Madras HC Dismisses PIL Seeking Uniform Rate Of Food Items In Different Hotels, Restaurants, Fast Foods And Graded Hotels [Read Order]

Madras HC Dismisses PIL Seeking Uniform Rate Of Food Items In Different Hotels, Restaurants, Fast Foods And Graded Hotels [Read Order]

“There is no constitutional or statutory right, to demand that there should be uniform rate of food items, (vegetarian and non-vegetarian) in different hotels, restaurants, fast foods and graded hotels”

The Madras High Court has recently dismissed a public interest litigation seeking uniform rates of food items (vegetarian and non-vegetarian) in different hotels, restaurants, fast foods and graded hotels.

Akbar Ahmed had filed a PIL ‘aggrieved’ by varying rates of the food items (vegetarian and non-vegetarian) in hotels and restaurants. According to him, the government should come forward with a regulation to fix common rates for the food items (vegetarian and non-vegetarian) in grade hotels such as Grade 2, 3, 4, 5 and 7-star hotels, restaurants, etc. His representation of this effect was not considered by the government and therefore he had approached the high court.

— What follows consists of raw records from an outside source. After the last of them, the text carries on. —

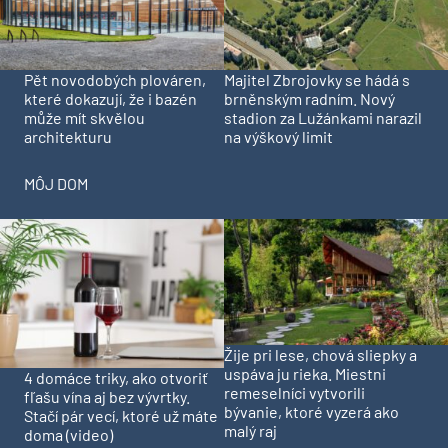
Pět novodobých plováren,
Majitel Zbrojovky se hádá s
které dokazují, že i bazén
brněnským radním. Nový
může mít skvělou
stadion za Lužánkami narazil
architekturu
na výškový limit
MÔJ DOM
Žije pri lese, chová sliepky a
uspáva ju rieka. Miestni
4 domáce triky, ako otvoriť
remeselníci vytvorili
fľašu vína aj bez vývrtky.
bývanie, ktoré vyzerá ako
Stačí pár vecí, ktoré už máte
malý raj
doma (video)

Though the bench warned Ahmed, who appeared in person, that it will impose a cost if no public interest is seen involved, he went on to submit before the bench that common rate has to be fixed for vegetarian and non-vegetarian, items in the hotels, restaurants, fast foods, dhaba and star hotels.

The bench comprising Justice S Manikumar and Justice PT Asha observed: “There is no constitutional or statutory right, to demand that there should be uniform rate of food items, (vegetarian and non-vegetarian) in different hotels, restaurants, fast foods and graded hotels. Representation can be entertained, if only there is a right. Averments made in the writ petition do not contemplate any answer.”

The bench also referred to various judgments of the apex court and said that the PIL was liable to be dismissed. “Though, on the averments we are of the view that the instant writ petition is a fit case to impose costs, we refrain from doing so with a hope that the petitioner would go through the judgments of the Hon'ble Supreme Court on public interest writ petitions and hereinafter, refrain from invoking the extraordinary jurisdiction of this Court under Article 226 of the Constitution of India, except for genuine, bona fide cause, where there is Public Interest,” it added.